Da über 200 verschiedene Virustypen eine gewöhnliche Erkältungskrankheit verursachen können, steht bis heute kein Mittel gegen die Erkältung zur Verfügung, das deren Ursache wirksam bekämpft. Die Therapie einer Erkältung zielt daher vor allem darauf ab, die Beschwerden zu lindern – zum Beispiel durch Inhalieren von Dampf, heiße Getränke mit Honig, Lutschtabletten oder körperliche Schonung. Antibiotika helfen bei einer virusbedingten Erkältung nur dann, wenn zusätzlich eine Infektion durch Bakterien vorliegt (sog. bakterielle Zweitinfektion oder Superinfektion), weil diese Medikamente ansonsten keinen oder nur einen geringen Nutzen zeigen. Zinkpräparate hingegen können – zur Behandlung erkälteter, aber ansonsten gesunder Menschen eingesetzt – die Dauer und Schwere einer Erkältung oft verringern.

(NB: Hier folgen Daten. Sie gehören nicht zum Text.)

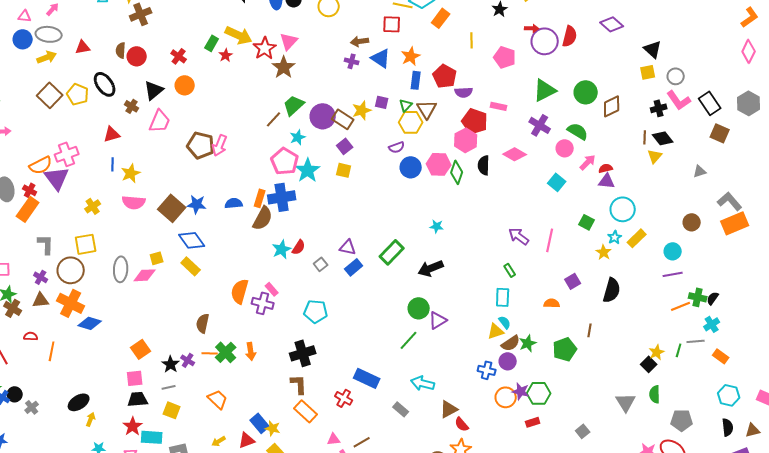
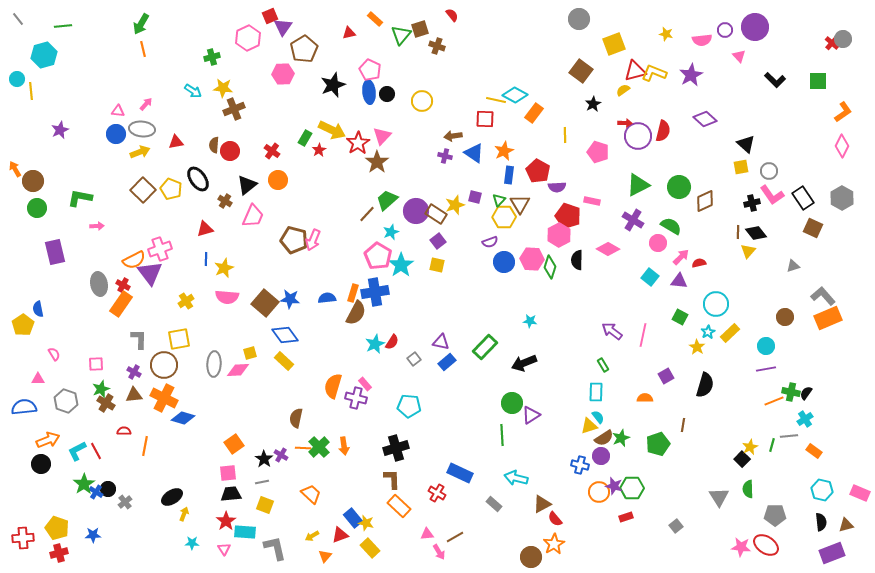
purple triangle: (607, 181) -> (679, 281), moved
green line: (409, 340) -> (502, 435), turned -45

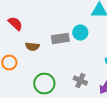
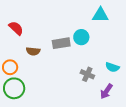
gray cross: (80, 81) -> (87, 74), moved
green circle: (44, 84) -> (14, 88), moved

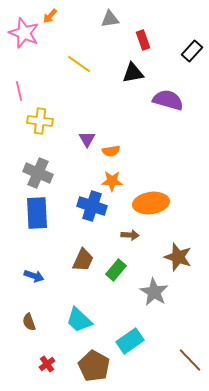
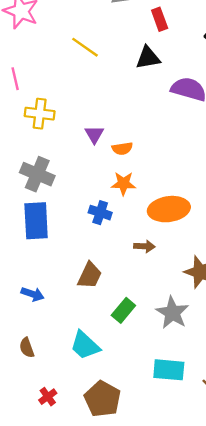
blue cross: (92, 206) -> (100, 213), size x0.7
green rectangle: (116, 270) -> (123, 310), moved
cyan rectangle: (130, 341) -> (169, 370), moved, turned 40

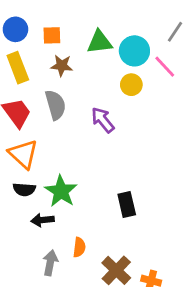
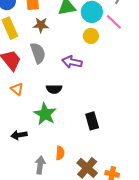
purple arrow: (103, 120) -> (72, 62), turned -36
orange triangle: (23, 154) -> (17, 89), size x0.6
black semicircle: (24, 189) -> (54, 89), moved
black arrow: (43, 220) -> (19, 135), moved

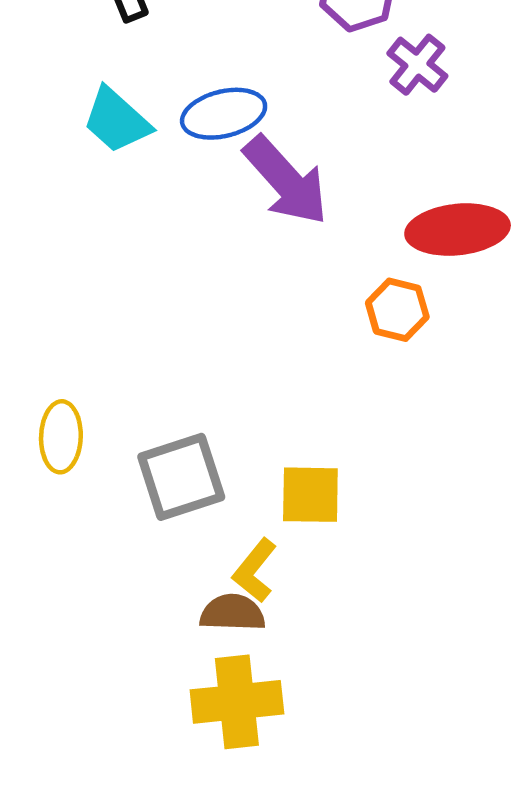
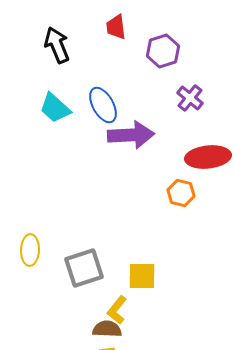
purple cross: (417, 65) -> (190, 98), moved
blue ellipse: (224, 114) -> (103, 105), turned 75
purple arrow: (286, 181) -> (131, 135), turned -51

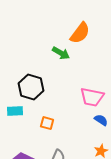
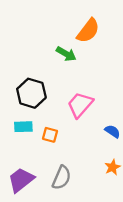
pink trapezoid: (92, 97) -> (80, 105), moved, turned 120
cyan rectangle: (15, 111) -> (23, 127), moved

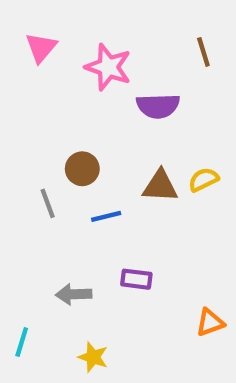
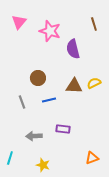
purple semicircle: (158, 106) -> (73, 49), turned 78
gray line: (48, 203) -> (22, 102), moved
orange triangle: (210, 322) -> (92, 158), moved

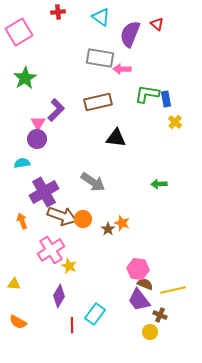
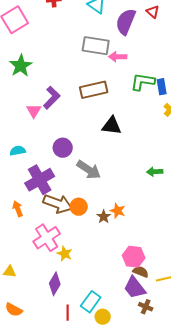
purple circle: (37, 139) -> (63, 148), moved
brown cross: (160, 315) -> (146, 307), moved
yellow circle: (150, 332) -> (103, 317), moved

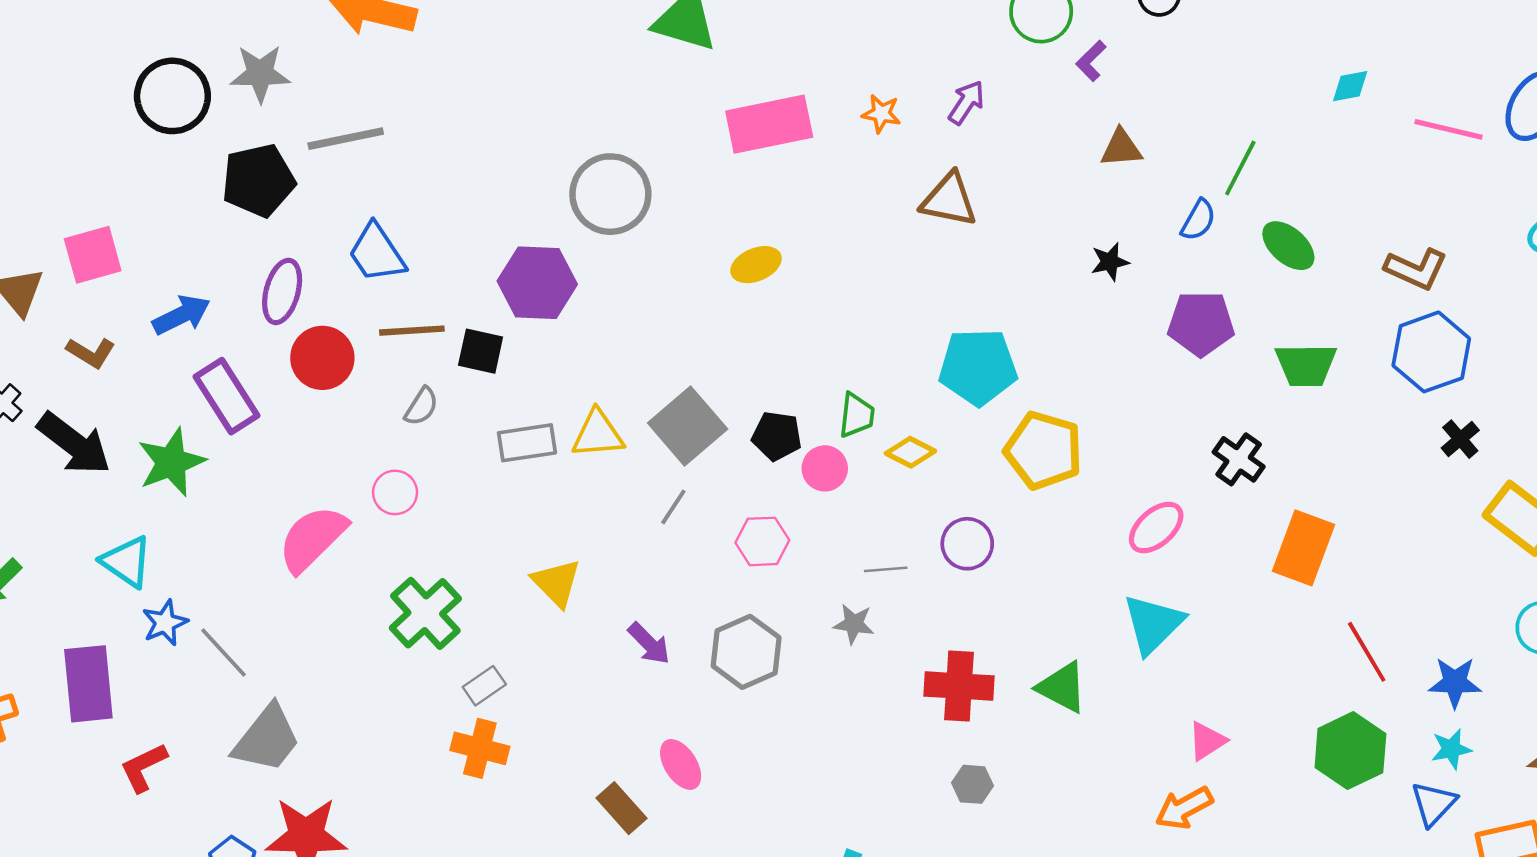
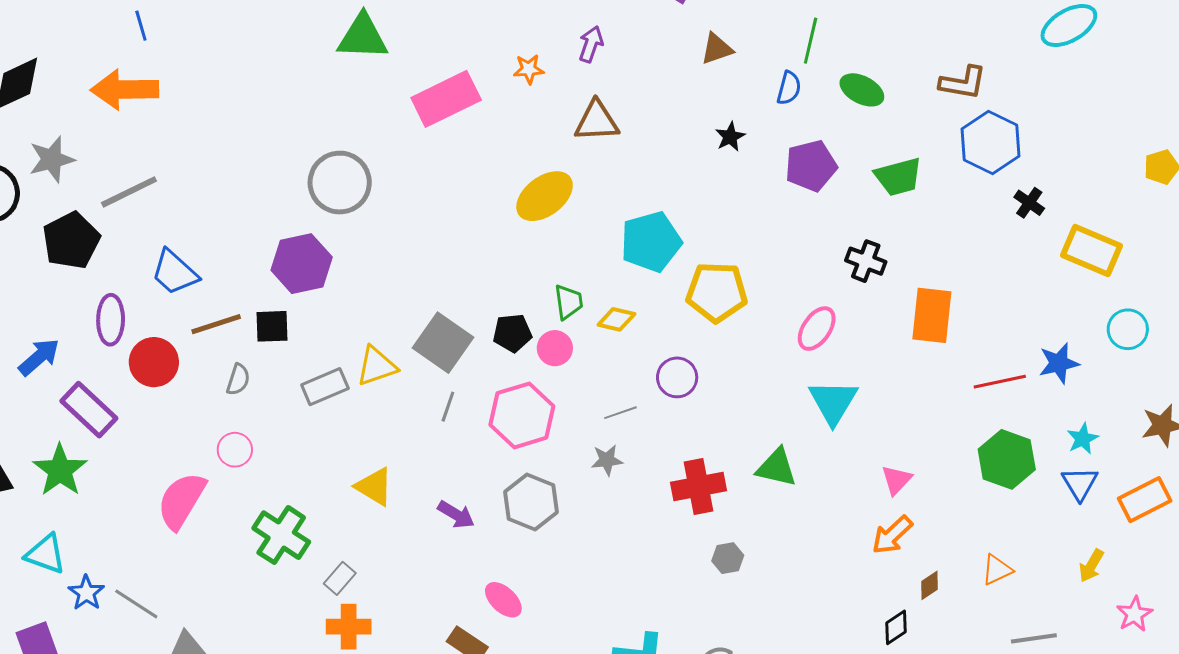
yellow ellipse: (756, 265) -> (545, 196), moved, size x1.5
pink hexagon: (762, 541) -> (522, 415), size x1.6
red line: (1367, 652) -> (1000, 382), turned -57
blue star: (1455, 682) -> (1059, 363), moved

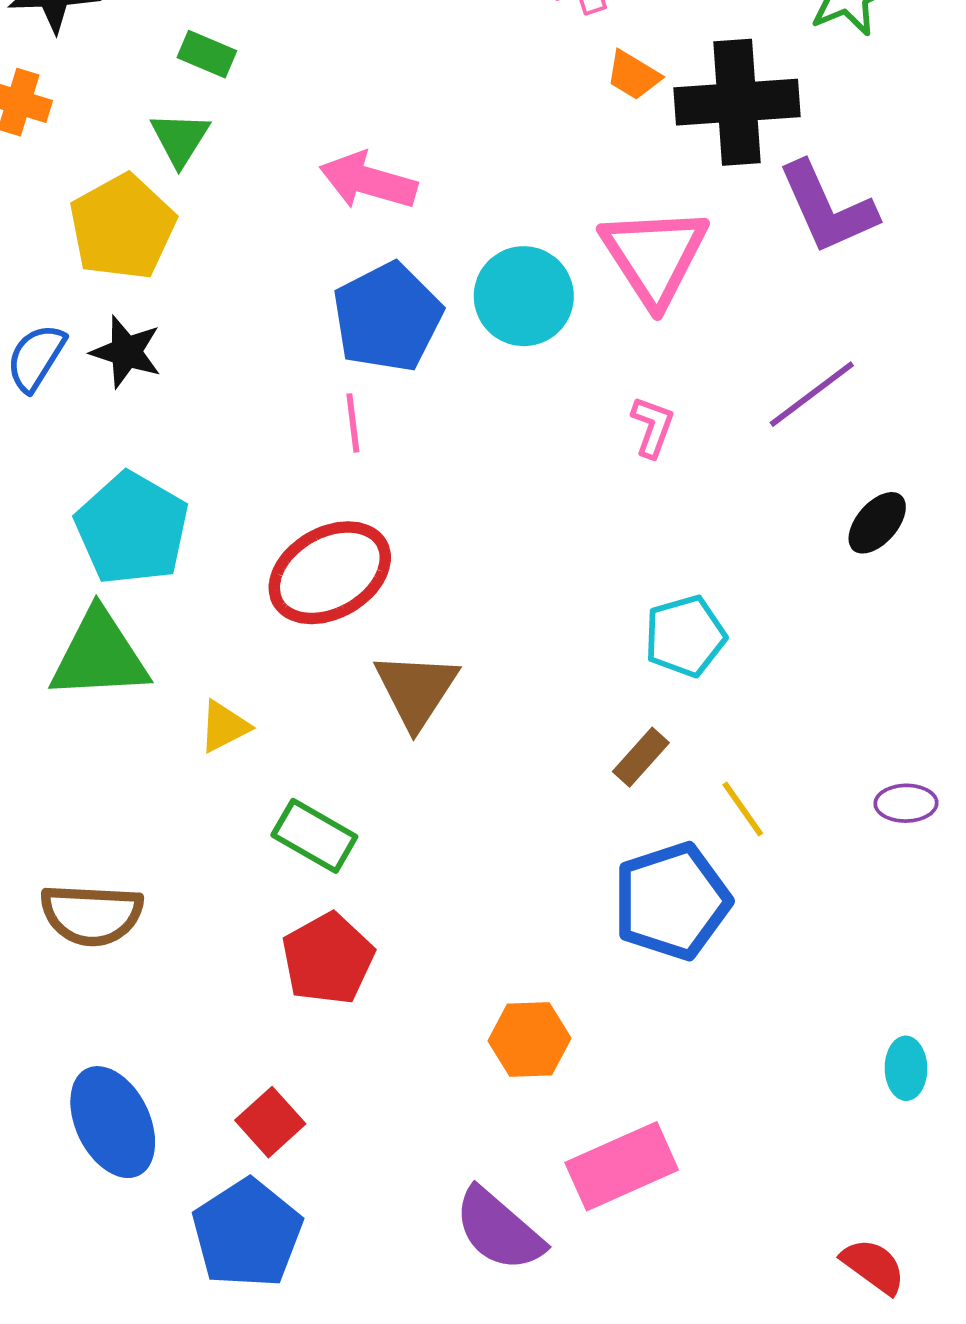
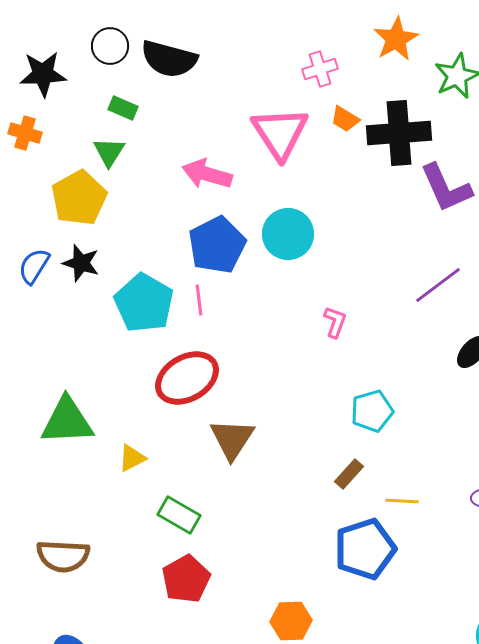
pink triangle: (654, 256) -> (280, 133), moved
pink L-shape: (652, 427) -> (335, 322), moved
cyan pentagon: (132, 529) -> (144, 303), moved
yellow line: (743, 809) -> (402, 501), turned -52

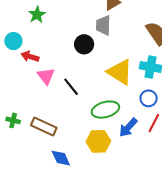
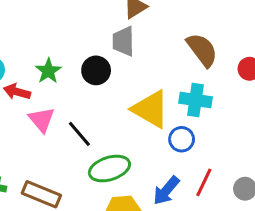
green star: (37, 15) -> (48, 71), moved
blue circle: (149, 98) -> (182, 139), moved
green ellipse: (105, 110) -> (109, 169), moved

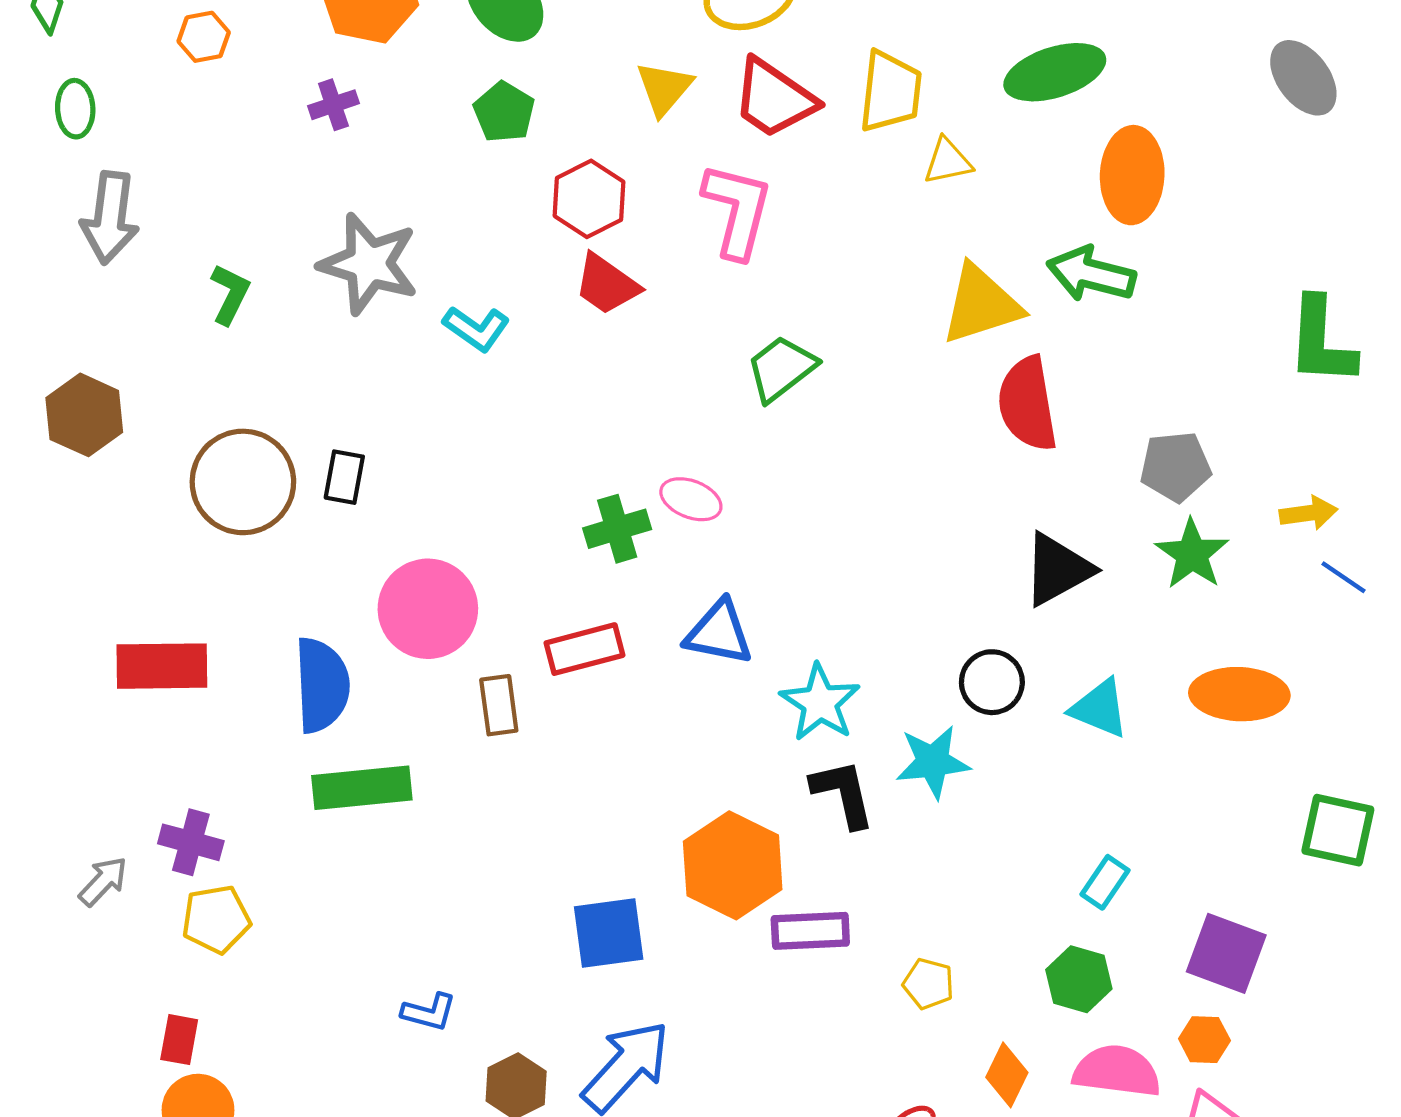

Zu 100 Prozent kann man einer Erkältung nicht vorbeugen – wer jedoch seine Abwehrkräfte fördert, senkt sein Risiko, eine Erkältungskrankheit zu bekommen. Eine ausgewogene Ernährung, ausreichend Schlaf und viel Bewegung stärken das Immunsystem, das dann Erkältungserregern besser standhalten kann.